《水のある空間について》

《水》は無名です。

誰のものでもあって、誰のものでもありません。

誰か(何か)のもとに寄り添っては流れ、他のもとにまた還っていきます。

ここでは、この天体Aの重力に引っ張られる水の姿を描きました。

いつかあなたに寄り添った水も、もしかしたらここに集まっているのかもしれません。 この形態が一回りする間に、13.92秒の時間が経ちます。

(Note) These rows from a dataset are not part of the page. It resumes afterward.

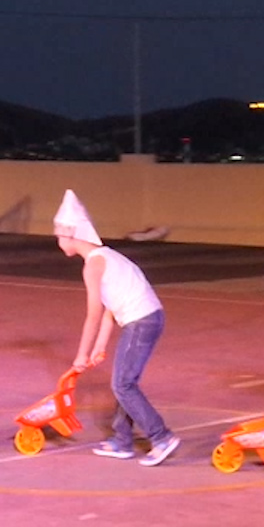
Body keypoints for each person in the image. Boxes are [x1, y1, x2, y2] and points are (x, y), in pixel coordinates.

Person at [55, 189, 180, 466]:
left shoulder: (93, 266)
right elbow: (110, 309)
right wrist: (99, 347)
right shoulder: (107, 257)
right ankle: (122, 442)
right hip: (148, 318)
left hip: (141, 321)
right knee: (124, 383)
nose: (58, 241)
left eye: (59, 236)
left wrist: (81, 355)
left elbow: (92, 314)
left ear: (72, 235)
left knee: (122, 384)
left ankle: (161, 437)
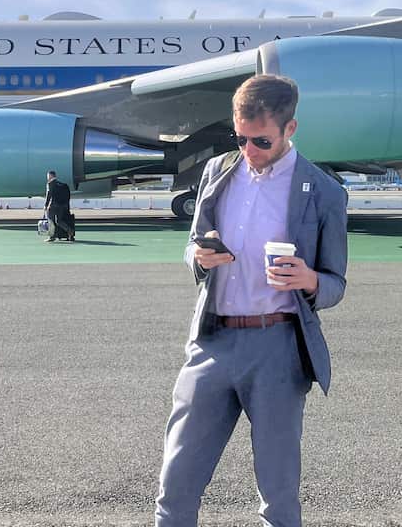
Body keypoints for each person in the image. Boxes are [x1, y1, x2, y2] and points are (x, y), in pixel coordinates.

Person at [154, 74, 348, 527]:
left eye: (261, 140)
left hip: (278, 347)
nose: (249, 151)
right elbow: (191, 250)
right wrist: (199, 257)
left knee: (278, 496)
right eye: (239, 138)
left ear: (290, 129)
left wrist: (310, 279)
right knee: (176, 483)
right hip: (212, 343)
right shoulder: (217, 172)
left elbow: (336, 282)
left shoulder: (323, 191)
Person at [43, 170, 74, 242]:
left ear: (51, 176)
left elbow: (49, 195)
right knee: (59, 221)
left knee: (50, 220)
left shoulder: (50, 184)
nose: (47, 177)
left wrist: (46, 205)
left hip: (53, 205)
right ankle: (70, 231)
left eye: (48, 175)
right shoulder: (62, 184)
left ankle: (51, 236)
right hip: (62, 206)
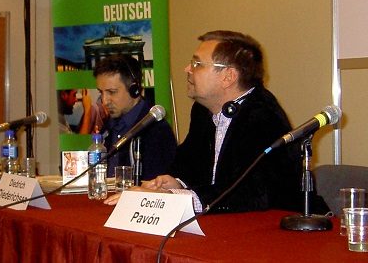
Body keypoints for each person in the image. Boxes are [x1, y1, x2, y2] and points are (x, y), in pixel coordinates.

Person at [105, 30, 321, 214]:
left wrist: (173, 198)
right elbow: (189, 161)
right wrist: (173, 182)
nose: (187, 69)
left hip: (278, 232)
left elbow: (250, 192)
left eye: (197, 64)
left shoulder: (263, 117)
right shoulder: (203, 110)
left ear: (228, 77)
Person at [94, 54, 176, 180]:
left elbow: (158, 187)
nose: (104, 101)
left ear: (134, 89)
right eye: (101, 92)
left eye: (112, 92)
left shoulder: (156, 130)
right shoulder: (108, 128)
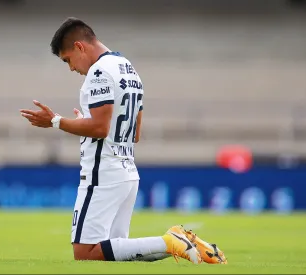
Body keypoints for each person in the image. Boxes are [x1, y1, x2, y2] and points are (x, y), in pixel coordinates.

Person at [20, 17, 225, 264]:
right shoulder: (128, 68)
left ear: (79, 47)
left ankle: (170, 241)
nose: (71, 68)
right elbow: (134, 133)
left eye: (68, 60)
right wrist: (84, 121)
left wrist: (55, 121)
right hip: (127, 172)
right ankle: (186, 244)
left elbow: (99, 127)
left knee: (85, 253)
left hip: (102, 174)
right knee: (116, 253)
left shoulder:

地球が一回りする間には、23時間56分4秒の時間が経ちます。

質量によってものの持つ重力の大きさは変わってゆきます。

限りなく小さくはあるけれど、この回転するカタチにも確実に重力があるのです。

ほら、あなたの髪がなんだか引っ張られる感覚はありませんか? この回る天体の重力に引っ張られ、この場所ではもっと様々なことが起きていることでしょう。

美術館という場所で水はご法度です。

普段出入りを禁じられているこの部屋に、 彼らを呼び寄せたくて、この作品を作りました。

彼らが確実にこの場所にいることを、感じられるでしょうか?

あらゆるところに存在する《水のある場》を思いながら描いた

ドローイングと共に、この空間を体験してくれると嬉しいです。

壊れてしまっていたら係にお知らせください。